If you’ve been reading “Another World is Probable” for a while, you know I’ve been a gypsy without a caravan for about a year and a half. I’ve moved apartments, cities, and coasts. I haven’t stayed in any one place for longer than four months since January of 2012. Last Monday I realized my dreams have changed and I no longer want to live in the city. Instead, I want to live where I can see trees outside my window, by myself, in a quiet place, but still close to things — shops, public transportation, etc. The kicker is I need to be able to afford it working part time in the most expensive area in the country. This dream was often scoffed at because it sounds unrealistic (understandably).
Well, on Thursday, I signed a lease on a place and it’s all those things and more. I’ll be living in a cottage by myself, within my price range, at a gated community, near public transportation, where I can see trees outside my window.

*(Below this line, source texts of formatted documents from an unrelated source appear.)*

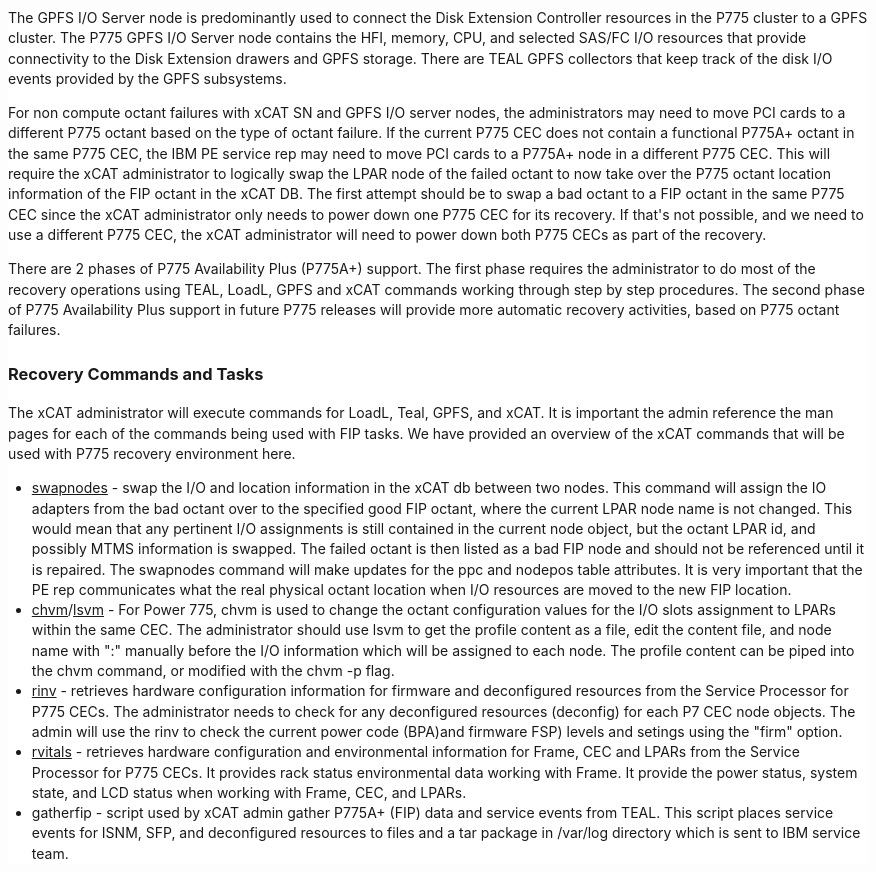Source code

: The GPFS I/O Server node is predominantly used to connect the Disk Extension Controller resources in the P775 cluster to a GPFS cluster. The P775 GPFS I/O Server node contains the HFI, memory, CPU, and selected SAS/FC I/O resources that provide connectivity to the Disk Extension drawers and GPFS storage. There are TEAL GPFS collectors that keep track of the disk I/O events provided by the GPFS subsystems.

For non compute octant failures with xCAT SN and GPFS I/O server nodes, the administrators may need to move PCI cards to a different P775 octant based on the type of octant failure. If the current P775 CEC does not contain a functional P775A+ octant in the same P775 CEC, the IBM PE service rep may need to move PCI cards to a P775A+ node in a different P775 CEC. This will require the xCAT administrator to logically swap the LPAR node of the failed octant to now take over the P775 octant location information of the FIP octant in the xCAT DB. The first attempt should be to swap a bad octant to a FIP octant in the same P775 CEC since the xCAT administrator only needs to power down one P775 CEC for its recovery. If that's not possible, and we need to use a different P775 CEC, the xCAT administrator will need to power down both P775 CECs as part of the recovery.

There are 2 phases of P775 Availability Plus (P775A+) support. The first phase requires the administrator to do most of the recovery operations using TEAL, LoadL, GPFS and xCAT commands working through step by step procedures. The second phase of P775 Availability Plus support in future P775 releases will provide more automatic recovery activities, based on P775 octant failures.

### Recovery Commands and Tasks

The xCAT administrator will execute commands for LoadL, Teal, GPFS, and xCAT. It is important the admin reference the man pages for each of the commands being used with FIP tasks. We have provided an overview of the xCAT commands that will be used with P775 recovery environment here.

  * [swapnodes](http://xcat.sourceforge.net/man1/swapnodes.1.html) \- swap the I/O and location information in the xCAT db between two nodes. This command will assign the IO adapters from the bad octant over to the specified good FIP octant, where the current LPAR node name is not changed. This would mean that any pertinent I/O assignments is still contained in the current node object, but the octant LPAR id, and possibly MTMS information is swapped. The failed octant is then listed as a bad FIP node and should not be referenced until it is repaired. The swapnodes command will make updates for the ppc and nodepos table attributes. It is very important that the PE rep communicates what the real physical octant location when I/O resources are moved to the new FIP location.
  * [chvm](http://xcat.sourceforge.net/man1/chvm.1.html)/[lsvm](http://xcat.sourceforge.net/man1/lsvm.1.html) \- For Power 775, chvm is used to change the octant configuration values for the I/O slots assignment to LPARs within the same CEC. The administrator should use lsvm to get the profile content as a file, edit the content file, and node name with ":" manually before the I/O information which will be assigned to each node. The profile content can be piped into the chvm command, or modified with the chvm -p flag.
  * [rinv](http://xcat.sourceforge.net/man1/rinv.1.html) \- retrieves hardware configuration information for firmware and deconfigured resources from the Service Processor for P775 CECs. The administrator needs to check for any deconfigured resources (deconfig) for each P7 CEC node objects. The admin will use the rinv to check the current power code (BPA)and firmware FSP) levels and setings using the "firm" option.
  * [rvitals](http://xcat.sourceforge.net/man1/rvitals.1.html) \- retrieves hardware configuration and environmental information for Frame, CEC and LPARs from the Service Processor for P775 CECs. It provides rack status environmental data working with Frame. It provide the power status, system state, and LCD status when working with Frame, CEC, and LPARs.
  * gatherfip - script used by xCAT admin gather P775A+ (FIP) data and service events from TEAL. This script places service events for ISNM, SFP, and deconfigured resources to files and a tar package in /var/log directory which is sent to IBM service team.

When I walked into the cottage I cried. I cried because the place felt like home, but also because I was overwhelmed at seeing my dream come to life. I was overwhelmed at how the universe orchestrated to meet all my needs and more. I was overwhelmed that what other people deemed impossible was staring me in the face.
I bring this up not to chastise the people who tell me I live in Never Never Land, but because I think it’s important to realize our dreams are possible. That you can’t really dream “too big.” I’m not saying they’ll manifest overnight — heck, it’s taken me a year and a half to realize what I wanted and then receive it — but they do happen.
Dreams turning into reality are on my mind because I’m currently in Seattle for my mom’s graduation. My 64-year-old mother is graduating from medical school. It’s been a dream nearly 29 years in the making (she was pregnant with me when she started the prerequisites for med school) and now she’s graduating. My dear friend has a quote I believe he crafted himself, “Dreams may fade from view, dreams may be torn and bruised, but dreams never die.” And I would add to that, dreams come true if we work for them, if we keep the faith, and if we take the action steps to realize them.
I dream of a world where we all dream big and then watch those dreams turn into reality. A world where we understand it’s amazing to live in Dreamsville, and as John Lennon says, you’re not the only one. A world where we receive all the blessings the universe wants to bestow on us and more.
Another world is not only possible, it’s probable.